I’ve shared with you previously – I think – that one physician feels that my issue rests with the cranial nerves.  He came short of declaring that there was something wrong, but he believes that the source of the pain can be traced back to my cranial nerves, and that’s what needs to be addressed.  I don’t disagree with this; in fact, I’m sold.  When he determined that I was not suffering from a stroke, I was satisfied.  When another physician told me that I’ve got advanced arthritis in my neck and lower spine, I began to piece things together into a working theory – one that no one’s yet disproven.

To wit: I believe that the arthritis is interfering with those cranial nerves.  Granted, my lifestyle (of the rich and famous, no less) hasn’t helped matters – I’m still too dependent upon sugar, and I should be ashamed at how often I use sweets as a filler for when I can’t sit down to eat a normal meal.  I’m an unofficial diabetic, and that could play a role in things, too.

Frankly, I’m too young for the types of issues I’ve been having.

When you play medical detective, though, you tend to remember obscure things in hopes that they’ll factor into your theory – at least I do.  I tend to forget that I was bitten by a tick when I entered army basic training.  Bivouacking in the Missouri woods during the rainy season?  Of course, someone was going to get bit by one of those bloodsuckers.  But I didn’t say anything after I discovered that engorged little monster on my back – no, sireee.  My drill sergeant was the Devil himself; he warned us not to get bit or there’d be Hell to pay.  I was so petrified of the man (he genuinely looked insane most of the time), that I could have been covered in ticks from head to toe, and I still wouldn’t have said anything about it.  No, that was my secret – at least until I returned home and I confided my situation to Mama Furious.  The ex-nurse in her came out and she gave me the once-over, but I never visited a physician.

So I wonder now – it’s been many years since that horrific discovery; is it possible that there’s some latent reaction going on here?  Is it something that just sat dormant until now?  Truthfully, given the amount of time, it’s unlikely.  But us medical detectives think like that.

So until I hear something concrete, I’ll guess I’ll just continue to guess.

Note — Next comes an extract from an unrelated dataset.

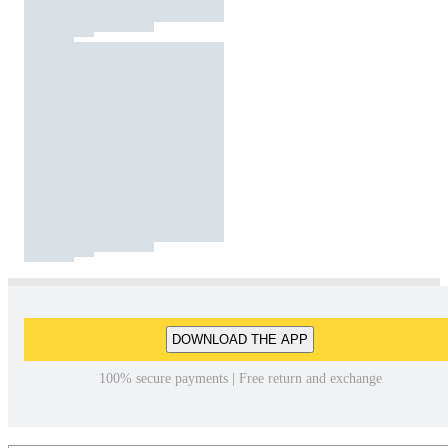
DOWNLOAD THE APP
100% secure payments | Free return and exchange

My neighbor loves to cut his lawn.  Unfortunately, he loves to do it whenever I’m watching television and his mower is pretty loud.  We’ve noticed that he’s really into taking out that long grass whenever there’s a mystery on television.  He literally shows up under the window during the last fifteen minutes of any mystery I’m watching.

Imagine investing two hours into a movie, putting up with a ton of stupid red herrings, watching car chase after car chase, and when the detective has finally corralled all of the suspects into one room for the denouement, only to have everything drowned out by someone’s overly active John Deere riding mower.

Now, I know it’s coincidence.  It’s not like he knows what I’m watching on television, right?  But I will confess that I started to doubt myself when I sat down to watch a Colombo movie and the mower ran during the first ten minutes.